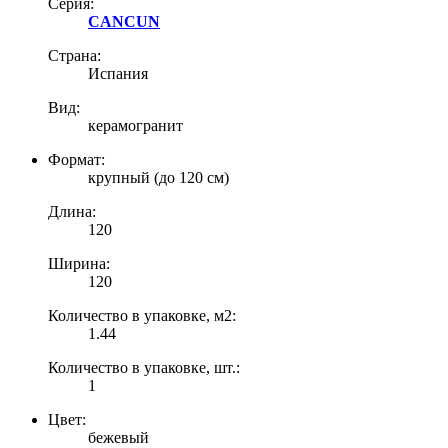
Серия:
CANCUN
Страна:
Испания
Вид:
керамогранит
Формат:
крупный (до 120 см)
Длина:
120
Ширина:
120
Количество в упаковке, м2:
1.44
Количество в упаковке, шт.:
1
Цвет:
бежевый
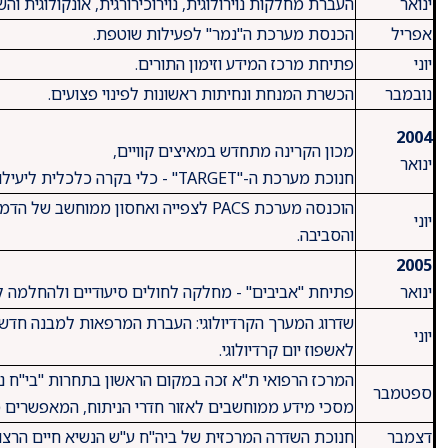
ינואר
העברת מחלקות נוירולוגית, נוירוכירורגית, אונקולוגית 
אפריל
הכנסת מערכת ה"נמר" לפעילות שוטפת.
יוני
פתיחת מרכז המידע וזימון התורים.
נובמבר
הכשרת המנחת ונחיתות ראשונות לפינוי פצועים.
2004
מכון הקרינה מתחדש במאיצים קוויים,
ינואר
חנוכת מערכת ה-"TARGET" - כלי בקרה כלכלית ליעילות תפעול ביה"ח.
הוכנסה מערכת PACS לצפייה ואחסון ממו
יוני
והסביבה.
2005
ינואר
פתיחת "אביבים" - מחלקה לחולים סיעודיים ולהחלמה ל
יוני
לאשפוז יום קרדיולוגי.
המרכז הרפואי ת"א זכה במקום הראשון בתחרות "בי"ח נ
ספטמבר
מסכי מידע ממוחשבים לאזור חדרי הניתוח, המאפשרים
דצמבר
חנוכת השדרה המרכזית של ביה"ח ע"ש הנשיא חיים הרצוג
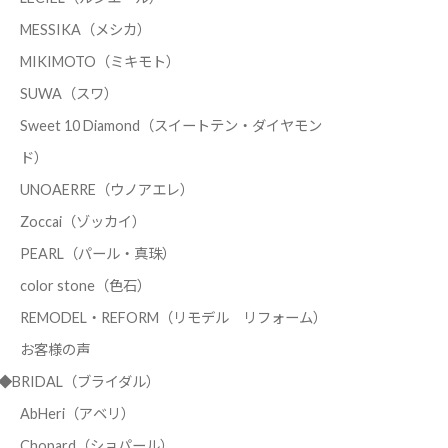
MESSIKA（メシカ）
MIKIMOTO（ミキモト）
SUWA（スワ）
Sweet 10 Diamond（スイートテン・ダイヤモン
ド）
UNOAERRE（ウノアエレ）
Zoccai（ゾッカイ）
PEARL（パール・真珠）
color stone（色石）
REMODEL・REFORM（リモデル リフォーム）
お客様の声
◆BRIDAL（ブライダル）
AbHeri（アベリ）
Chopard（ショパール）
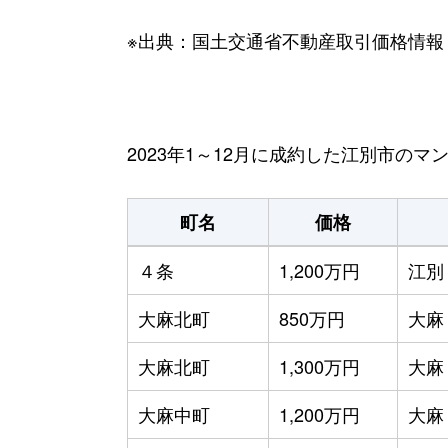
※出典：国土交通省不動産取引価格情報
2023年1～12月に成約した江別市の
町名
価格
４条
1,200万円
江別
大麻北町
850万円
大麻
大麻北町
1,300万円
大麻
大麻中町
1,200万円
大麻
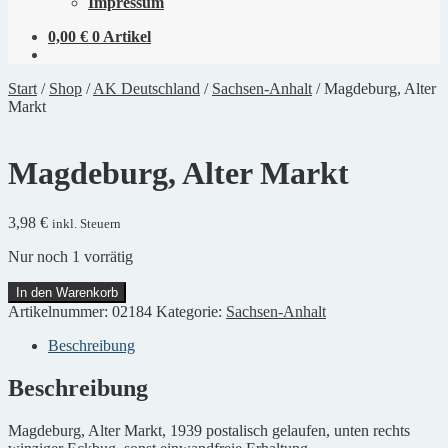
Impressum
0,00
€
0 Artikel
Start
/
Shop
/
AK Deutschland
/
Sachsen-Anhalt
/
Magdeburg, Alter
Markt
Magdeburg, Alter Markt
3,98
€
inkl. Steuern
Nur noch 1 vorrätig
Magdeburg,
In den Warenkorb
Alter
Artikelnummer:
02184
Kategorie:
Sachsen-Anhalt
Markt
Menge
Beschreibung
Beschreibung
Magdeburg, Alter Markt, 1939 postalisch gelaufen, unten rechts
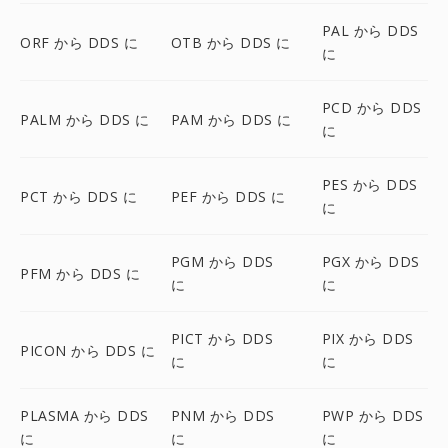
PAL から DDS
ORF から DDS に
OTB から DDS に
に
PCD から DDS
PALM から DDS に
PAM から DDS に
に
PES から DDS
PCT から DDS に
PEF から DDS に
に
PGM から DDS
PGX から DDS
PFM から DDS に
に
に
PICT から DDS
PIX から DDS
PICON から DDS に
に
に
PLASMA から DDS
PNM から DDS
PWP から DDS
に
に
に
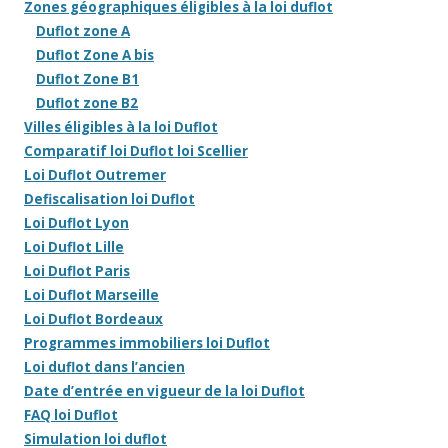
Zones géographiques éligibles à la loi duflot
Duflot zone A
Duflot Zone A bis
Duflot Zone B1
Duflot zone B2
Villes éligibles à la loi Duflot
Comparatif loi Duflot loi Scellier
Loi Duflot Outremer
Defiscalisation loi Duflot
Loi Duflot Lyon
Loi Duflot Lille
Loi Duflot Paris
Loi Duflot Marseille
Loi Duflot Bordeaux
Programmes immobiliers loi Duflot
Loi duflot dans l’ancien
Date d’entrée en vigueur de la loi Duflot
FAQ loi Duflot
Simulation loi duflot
--
YOUR ASSIGNMENT → Collect each line from the rows above that contains the word "מערכת", matching case exactly.

EXPECTED ANSWER →
הכנסת מערכת ה"נמר" לפעילות שוטפת.
חנוכת מערכת ה-"TARGET" - כלי בקרה כלכלית ליעילות תפעול ביה"ח.
הוכנסה מערכת PACS לצפייה ואחסון ממו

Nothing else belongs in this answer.